The sticking point in this routine has always been the soil itself. We’ve used various storebought potting soils over the years, with our experience bearing out the truth that not all soils are created equal. One notorious year, when we lived in a second-floor apartment and could only raise veggies on our balcony, we grew successful and yet eerily tasteless green beans in cheap potting soil.
More recently, we’ve spent more for the soil but still haven’t been totally satisfied, in part because we’re never entirely sure what’s in the premixed soils. (The one we’ve been using, for example, apparently contains a suspicious-sounding "wetting agent.") The other option is to mix your own. And so, this year, we did.
In researching how to do this, we found this article on Mother Earth News, which explains how to not only mix your own soil, but to produce all the components thereof–cured compost, leaf mold, rotted sawdust, etc.

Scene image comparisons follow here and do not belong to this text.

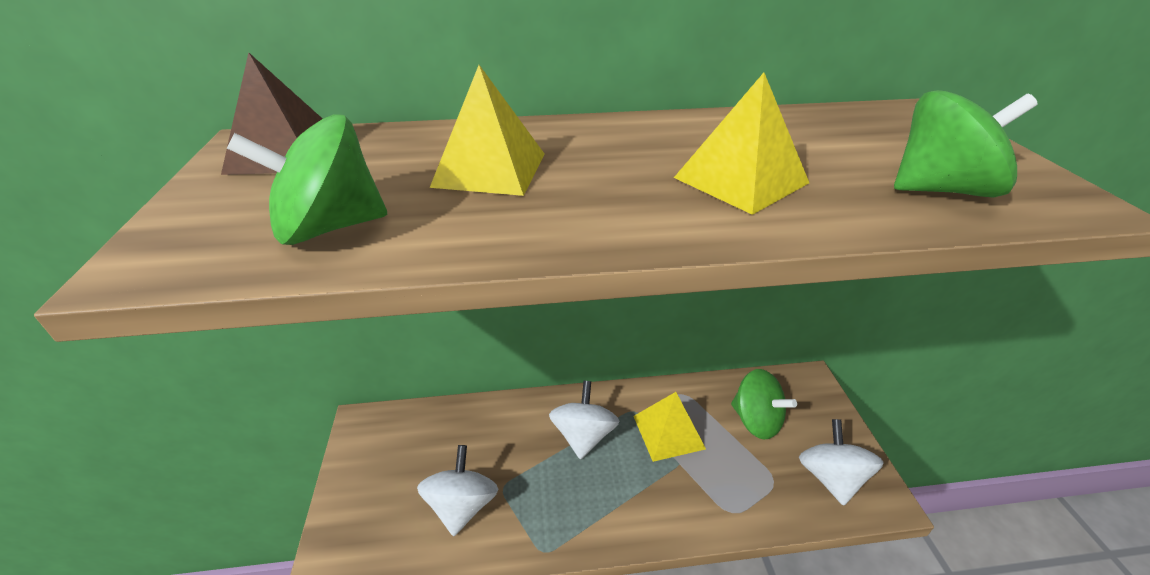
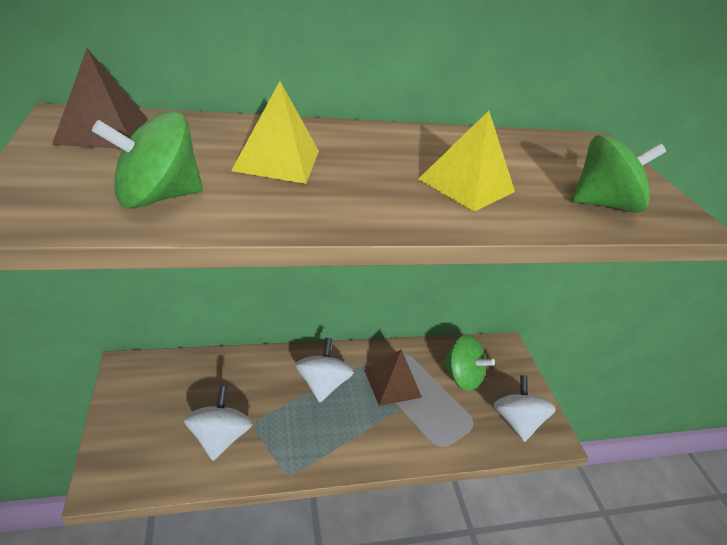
camera: 10 degrees left, 0 degrees up
(668, 432) = (392, 383): yellow pyramid -> brown pyramid

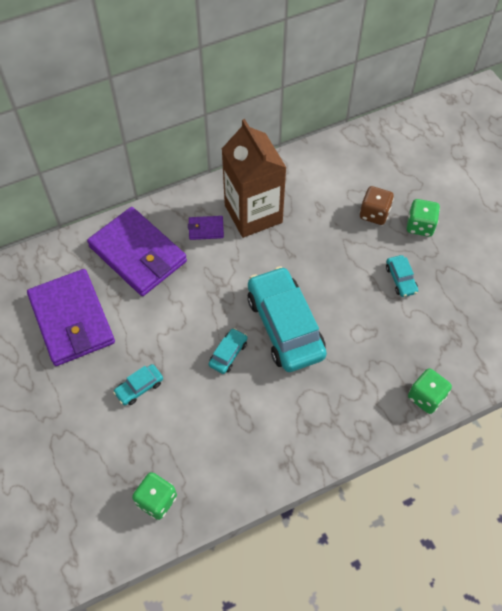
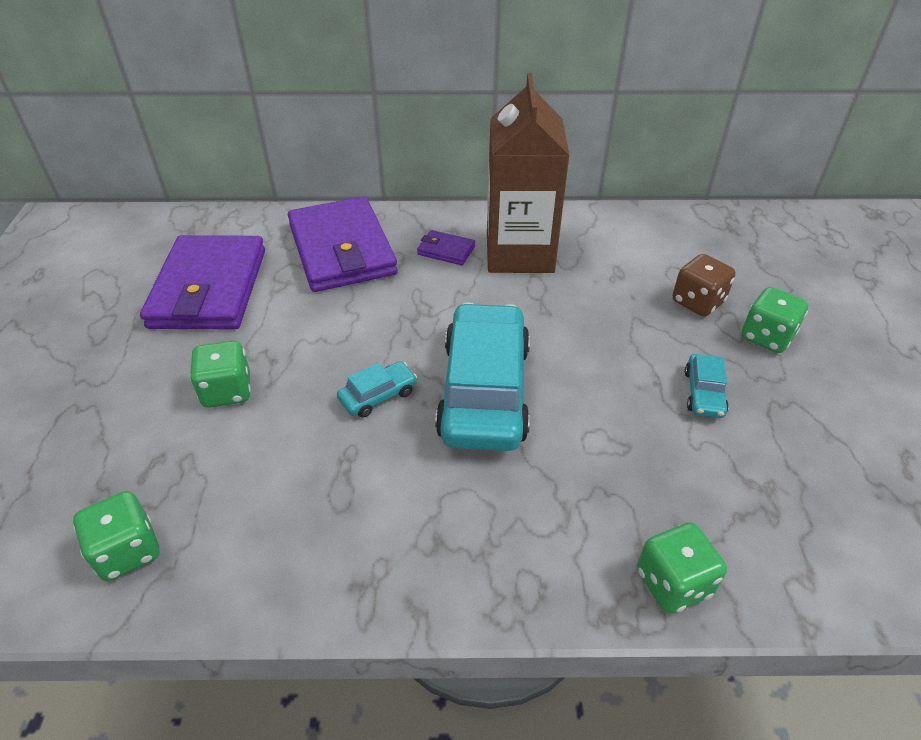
camera: 25 degrees right, 15 degrees down
(139, 387) = (227, 391): turquoise car -> green dice

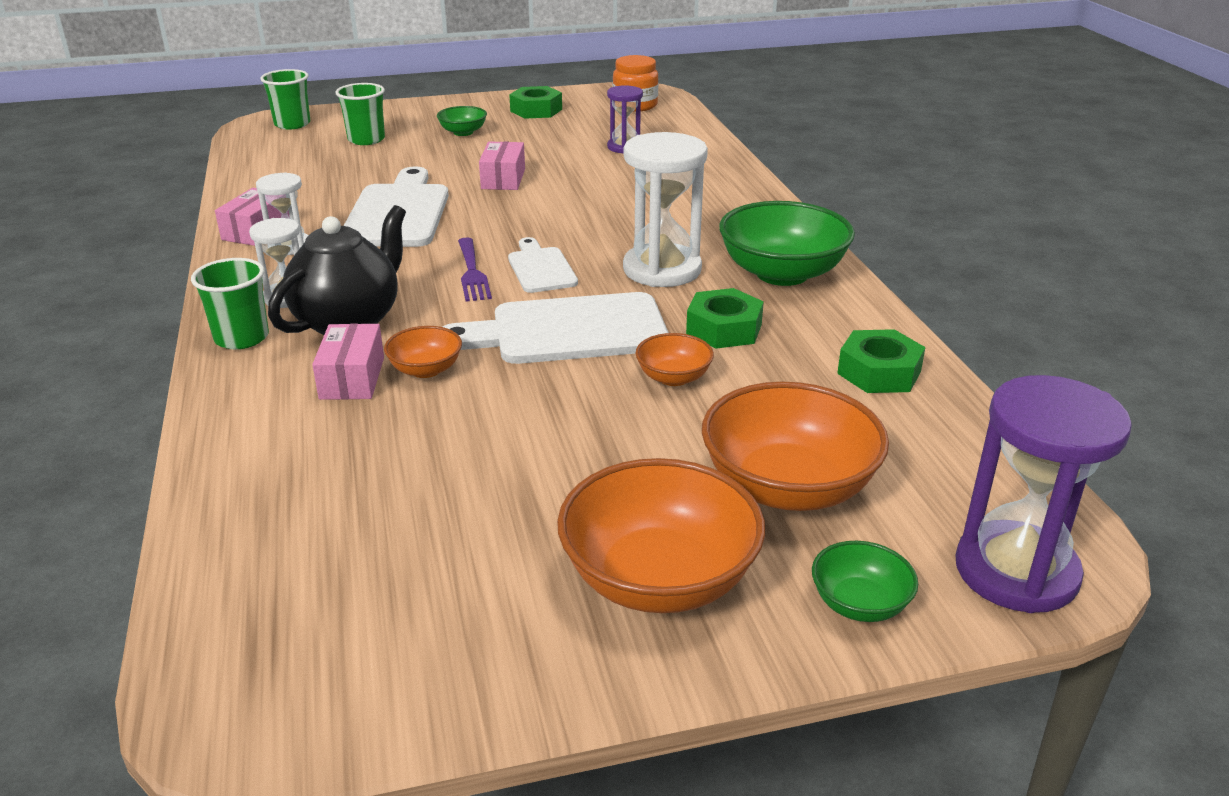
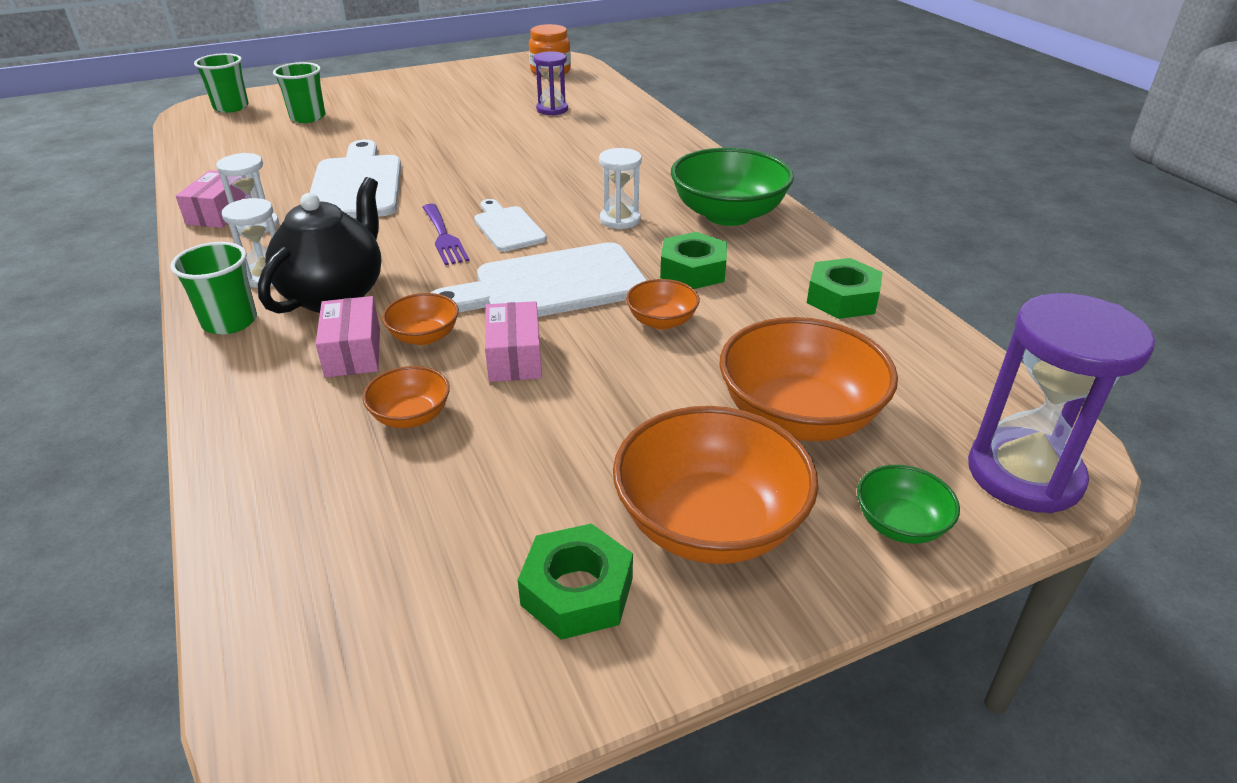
camera: 10 degrees left, 5 degrees up
(392, 444) = (411, 416): none -> orange bowl
(463, 132) = (399, 105): green bowl -> none
(503, 179) = (449, 146): pink box -> pink box (515, 357)
(536, 110) = (461, 81): green nut -> green nut (577, 591)
(662, 270) = (620, 220): white hourglass -> white hourglass, size x0.56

The author also makes clear how bagged soils, with their exotic materials, are pretty unsustainable.
Not perfect, but better.
Reading this the day before we planned to plant, we realized that we were out of time for truly homegrown potting soil. So, we took the middle path: We bought compost, peat moss, and perlite and mixed them in a 2:2:1 ratio. And we resolved that we’ll start preparing now so that next season, we can produce our own. I remember first hearing about the "closed-gate farm" concept through Louisa’s Ploughshares Farm, and I’m reminded of it now: growing food without relying on materials from off your own land. Certainly a worthy goal.
Anyone else mixing their own soil? What’s your recipe?